### Prepping Data Challenge: Longest Flights (Week 24)
 
### Requirements
- Input the data
- Remove the airport names from the From and To fields
  - e.g. New York-JFK should just read New York
- Create a Route field which concatenates the From and To fields with a hyphen
  - e.g. Dubai - Dallas
- Split out the Distance field so that we have one field for the Distance in km and one field for the Distance in miles
  - Ensure these fields are numeric
- Rank the flights based on Distance
  - Use a dense rank in order to match the wikipedia page
- The Scheduled duration is a Date/Time data type. Change this to a string so that we only keep the time element
- Update the First flight field to be a date
- Join on the lat & longs for the From and To cities
- Output the data

In [1]:
import pandas as pd
import numpy as np

In [2]:
#input the data
with pd.ExcelFile('wk24-Input.xlsx') as xl:
    ns = pd.read_excel(xl, 'Non-stop flights',parse_dates=['First flight'])
    world = pd.read_excel(xl, 'World Cities')

In [3]:
ns.head()

Unnamed: 0,From,To,Airline,Flight number,Distance,Scheduled duration,Aircraft,First flight
0,New York–JFK,Singapore,Singapore Airlines,SQ 23,"15,349 km (9,537 mi; 8,288 nmi)",18:50:00,A350-900ULR,2020-11-09
1,Newark,Singapore,Singapore Airlines,SQ 21,"15,344 km (9,534 mi; 8,285 nmi)",18:45:00,A350-900ULR,2022-03-27
2,Auckland,Doha,Qatar Airways,QR 921,"14,535 km (9,032 mi; 7,848 nmi)",18:05:00,777-200LR,2017-02-05
3,Perth,London–Heathrow,Qantas,QF 9,"14,499 km (9,009 mi; 7,829 nmi)",17:25:00,787-9,2018-03-24
4,Auckland,Dubai,Emirates,EK 449,"14,200 km (8,823 mi; 7,667 nmi)",17:10:00,777-200LR,2016-03-02


In [4]:
world.head()

Unnamed: 0,City,Lat,Lng
0,New York,40.6943,-73.9249
1,Newark,40.7245,-74.1725
2,Auckland,-36.85,174.7833
3,Los Angeles,34.1139,-118.4068
4,San Francisco,37.7562,-122.443


In [5]:
#Remove the airport names from the From and To fields (e.g. New York-JFK should just read New York)
● ● ● ● ●
Questions on the material:
a. Reproduce the part of the Longest Flights notebook starting with "Unnamed: 0,City,Lat,Lng" and going on through "read New York)".
b. Carry on the Longest Flights notebook from its last line.
The items after this point are separate from the Longest Flights notebook.
● ● ● ● ●
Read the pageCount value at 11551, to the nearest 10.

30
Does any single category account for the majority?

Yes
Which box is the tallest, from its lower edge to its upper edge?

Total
● ● ● ● ●
Answers by item number:
a.
Unnamed: 0,City,Lat,Lng
0,New York,40.6943,-73.9249
1,Newark,40.7245,-74.1725
2,Auckland,-36.85,174.7833
3,Los Angeles,34.1139,-118.4068
4,San Francisco,37.7562,-122.443


In [5]:
#Remove the airport names from the From and To fields (e.g. New York-JFK should just read New York)

b.
ns['From'] = ns['From'].str.replace('([-–/].*)','', regex=True)
ns['To'] = ns['To'].str.replace('([-–].*)','', regex=True)

In [6]:
#Create a Route field which concatenates the From and To fields with a hyphen (e.g. Dubai - Dallas)
ns['Route'] = ns['From']+' - '+ns['To']

In [7]:
#Split out the Distance field so that we have one field for the Distance in km and one field for the Distance in miles
#Ensure these fields are numeric 
ns['Distance - km'] = ns['Distance'].str.extract('(.*) km')
ns['Distance - mi'] = ns['Distance'].str.extract('km \((.*)\smi;')

In [8]:
#Rank the flights based on Distance (Use a dense rank in order to match the wikipedia page)
ns['Rank'] = ns['Distance - mi'].rank(method='dense', ascending=False).astype(int)

In [9]:
ns.head()

Unnamed: 0,From,To,Airline,Flight number,Distance,Scheduled duration,Aircraft,First flight,Route,Distance - km,Distance - mi,Rank
0,New York,Singapore,Singapore Airlines,SQ 23,"15,349 km (9,537 mi; 8,288 nmi)",18:50:00,A350-900ULR,2020-11-09,New York - Singapore,15349,9537,1
1,Newark,Singapore,Singapore Airlines,SQ 21,"15,344 km (9,534 mi; 8,285 nmi)",18:45:00,A350-900ULR,2022-03-27,Newark - Singapore,15344,9534,2
2,Auckland,Doha,Qatar Airways,QR 921,"14,535 km (9,032 mi; 7,848 nmi)",18:05:00,777-200LR,2017-02-05,Auckland - Doha,14535,9032,3
3,Perth,London,Qantas,QF 9,"14,499 km (9,009 mi; 7,829 nmi)",17:25:00,787-9,2018-03-24,Perth - London,14499,9009,4
4,Auckland,Dubai,Emirates,EK 449,"14,200 km (8,823 mi; 7,667 nmi)",17:10:00,777-200LR,2016-03-02,Auckland - Dubai,14200,8823,5


In [10]:
#Join on the lat & longs for the From and To cities 
output1 = pd.merge(ns,world,how='left',left_on='From',right_on='City')\
            .rename(columns={'Lat':'From Lat','Lng':'From Lng'})

In [11]:
output = pd.merge(output1,world,how='left',left_on='To',right_on='City')\
            .rename(columns={'Lat':'To Lat','Lng':'To Lng'})

In [12]:
output = output[['Rank','From','To','Route','Airline','Flight number','Distance - mi','Distance - km','Scheduled duration',
                 'Aircraft','First flight','From Lat','From Lng','To Lat','To Lng']]

In [13]:
output.head(10)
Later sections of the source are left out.